Autrefois dans les Monts d'arrée

24 septembre 1966
11m 30s
Réf. 00731

Notice

Résumé :

Extrait du film d'André Voisin Au coeur de l'Argoat.

Type de média :
Date de diffusion :
24 septembre 1966
Source :
ORTF (Collection: Les conteurs )

Contexte

L'Argoat, la Bretagne intérieure des bois et des bocages, est évoquée à travers les récits croisés de ces personnages natifs de la région, parmi lesquels le fameux conteur Yves Pichon. Les souvenirs personnels et la tradition orale locale se mêlent pour dessiner un portrait de l'Argoat au temps passé. Au cours de cette veillée, les participants se révèlent être les précieux détenteurs d'une culture de tradition orale ancrée dans le terroir de l'Argoat.
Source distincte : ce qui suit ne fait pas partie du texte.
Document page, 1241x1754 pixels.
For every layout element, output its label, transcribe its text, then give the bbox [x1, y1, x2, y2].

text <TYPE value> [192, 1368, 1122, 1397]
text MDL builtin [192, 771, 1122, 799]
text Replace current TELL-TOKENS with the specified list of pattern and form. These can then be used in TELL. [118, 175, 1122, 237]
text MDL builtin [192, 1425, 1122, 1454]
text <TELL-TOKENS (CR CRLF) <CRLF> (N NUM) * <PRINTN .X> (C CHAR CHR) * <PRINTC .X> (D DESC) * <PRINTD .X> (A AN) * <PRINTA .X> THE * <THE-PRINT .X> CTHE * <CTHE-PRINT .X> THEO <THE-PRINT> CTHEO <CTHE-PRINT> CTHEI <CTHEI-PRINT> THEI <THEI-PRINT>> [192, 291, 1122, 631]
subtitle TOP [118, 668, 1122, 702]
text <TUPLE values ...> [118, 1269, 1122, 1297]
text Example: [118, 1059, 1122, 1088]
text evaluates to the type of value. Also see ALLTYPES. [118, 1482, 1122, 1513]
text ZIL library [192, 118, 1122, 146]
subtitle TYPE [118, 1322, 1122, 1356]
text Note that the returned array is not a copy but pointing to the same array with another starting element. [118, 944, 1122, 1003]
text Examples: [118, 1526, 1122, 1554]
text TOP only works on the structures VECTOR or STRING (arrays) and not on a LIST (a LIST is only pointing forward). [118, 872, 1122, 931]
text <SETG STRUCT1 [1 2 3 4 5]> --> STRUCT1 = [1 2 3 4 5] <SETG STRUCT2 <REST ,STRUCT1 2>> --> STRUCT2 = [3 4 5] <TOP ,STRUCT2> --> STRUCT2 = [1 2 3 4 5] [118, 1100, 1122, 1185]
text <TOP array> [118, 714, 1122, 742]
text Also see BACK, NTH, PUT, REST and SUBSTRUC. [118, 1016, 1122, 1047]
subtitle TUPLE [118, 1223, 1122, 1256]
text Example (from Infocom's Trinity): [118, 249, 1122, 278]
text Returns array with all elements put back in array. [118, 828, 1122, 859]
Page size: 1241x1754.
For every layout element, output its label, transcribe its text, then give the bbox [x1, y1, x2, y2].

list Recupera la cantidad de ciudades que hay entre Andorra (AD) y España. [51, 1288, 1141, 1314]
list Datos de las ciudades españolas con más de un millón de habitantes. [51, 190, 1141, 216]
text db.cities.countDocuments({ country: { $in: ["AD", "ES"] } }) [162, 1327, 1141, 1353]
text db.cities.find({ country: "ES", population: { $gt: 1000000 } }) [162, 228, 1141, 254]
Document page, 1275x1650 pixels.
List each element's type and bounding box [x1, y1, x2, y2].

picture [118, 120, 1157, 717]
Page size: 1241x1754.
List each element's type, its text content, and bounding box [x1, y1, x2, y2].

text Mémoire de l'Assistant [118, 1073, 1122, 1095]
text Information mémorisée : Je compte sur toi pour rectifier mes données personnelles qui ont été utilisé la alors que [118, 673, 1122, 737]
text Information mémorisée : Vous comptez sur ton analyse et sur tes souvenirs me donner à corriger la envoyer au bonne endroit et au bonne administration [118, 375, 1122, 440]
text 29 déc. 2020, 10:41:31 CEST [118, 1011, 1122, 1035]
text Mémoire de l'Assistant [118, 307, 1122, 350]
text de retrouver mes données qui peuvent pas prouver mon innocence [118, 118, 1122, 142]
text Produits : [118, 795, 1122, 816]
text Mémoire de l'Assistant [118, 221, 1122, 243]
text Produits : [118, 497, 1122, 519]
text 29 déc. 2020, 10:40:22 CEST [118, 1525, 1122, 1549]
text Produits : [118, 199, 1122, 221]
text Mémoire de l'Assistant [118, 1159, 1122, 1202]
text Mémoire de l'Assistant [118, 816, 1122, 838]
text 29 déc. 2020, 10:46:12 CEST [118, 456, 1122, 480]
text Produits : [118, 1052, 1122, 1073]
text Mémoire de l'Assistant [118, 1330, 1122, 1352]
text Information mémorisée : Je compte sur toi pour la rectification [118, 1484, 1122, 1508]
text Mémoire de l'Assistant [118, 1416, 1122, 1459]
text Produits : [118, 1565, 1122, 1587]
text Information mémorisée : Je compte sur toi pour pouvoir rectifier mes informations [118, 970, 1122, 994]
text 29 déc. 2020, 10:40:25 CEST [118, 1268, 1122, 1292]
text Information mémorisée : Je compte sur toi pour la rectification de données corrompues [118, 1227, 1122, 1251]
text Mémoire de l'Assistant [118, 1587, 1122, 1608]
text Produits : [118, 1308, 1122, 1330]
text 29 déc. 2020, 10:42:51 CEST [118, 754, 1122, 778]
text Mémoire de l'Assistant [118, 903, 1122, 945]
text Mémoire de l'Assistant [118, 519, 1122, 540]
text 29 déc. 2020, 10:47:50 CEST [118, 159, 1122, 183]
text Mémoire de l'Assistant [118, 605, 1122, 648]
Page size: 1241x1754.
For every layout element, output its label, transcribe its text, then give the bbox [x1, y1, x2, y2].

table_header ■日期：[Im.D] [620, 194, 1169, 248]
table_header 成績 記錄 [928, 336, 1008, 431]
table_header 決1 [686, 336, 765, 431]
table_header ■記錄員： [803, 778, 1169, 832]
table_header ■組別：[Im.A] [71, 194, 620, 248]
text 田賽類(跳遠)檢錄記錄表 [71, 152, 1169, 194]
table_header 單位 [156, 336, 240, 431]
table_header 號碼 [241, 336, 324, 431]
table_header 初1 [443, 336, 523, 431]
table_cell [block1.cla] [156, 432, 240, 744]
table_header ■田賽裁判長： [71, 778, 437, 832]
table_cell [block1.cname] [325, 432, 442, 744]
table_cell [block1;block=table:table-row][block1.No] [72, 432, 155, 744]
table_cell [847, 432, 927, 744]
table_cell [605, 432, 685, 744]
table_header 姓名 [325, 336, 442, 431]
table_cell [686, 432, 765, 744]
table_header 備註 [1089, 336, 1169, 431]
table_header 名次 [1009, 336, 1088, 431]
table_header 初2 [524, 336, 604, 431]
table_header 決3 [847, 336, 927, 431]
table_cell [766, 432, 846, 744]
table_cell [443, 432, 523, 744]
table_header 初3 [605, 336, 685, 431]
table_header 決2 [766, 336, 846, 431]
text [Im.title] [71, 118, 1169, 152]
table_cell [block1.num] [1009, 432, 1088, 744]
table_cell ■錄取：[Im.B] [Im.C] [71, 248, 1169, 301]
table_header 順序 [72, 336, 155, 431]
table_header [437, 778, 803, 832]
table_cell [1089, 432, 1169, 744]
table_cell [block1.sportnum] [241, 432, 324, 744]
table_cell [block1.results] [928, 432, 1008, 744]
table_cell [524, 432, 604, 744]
Au cours des interventions, sont évoqués les métiers du monde rural, tels que celui de meunier. Le reportage débute sur un « kan ha diskan », chant à répons, entonné en breton par l'ensemble du groupe, qui reprend les paroles du meneur ; puis ce dernier reprend les paroles du chant, lequel raconte l'histoire d'amour impossible d'un jeune meunier.

La tradition orale maintient la mémoire de nombreux autres petits métiers : le récit de la femme rappelle celui des chiffonniers, connus sous le nom de « pilhaouerien » en breton. Leur activité fut importante en Basse-Bretagne jusqu'à la Seconde guerre mondiale. Tous ces personnages de chants, de complaintes et de contes populaires furent le symbole de la misère du pays, engendrée par la rudesse du climat, la pauvreté des terres, conjuguées aux effets de la croissance démographique. Au cours du XIXème siècle, les paysans bretons les plus pauvres durent se convertir en marchands itinérants, et parcourir les chemins pour échanger de la vaisselle en faïence contre des chiffons, destinés aux moulins à papier de la région.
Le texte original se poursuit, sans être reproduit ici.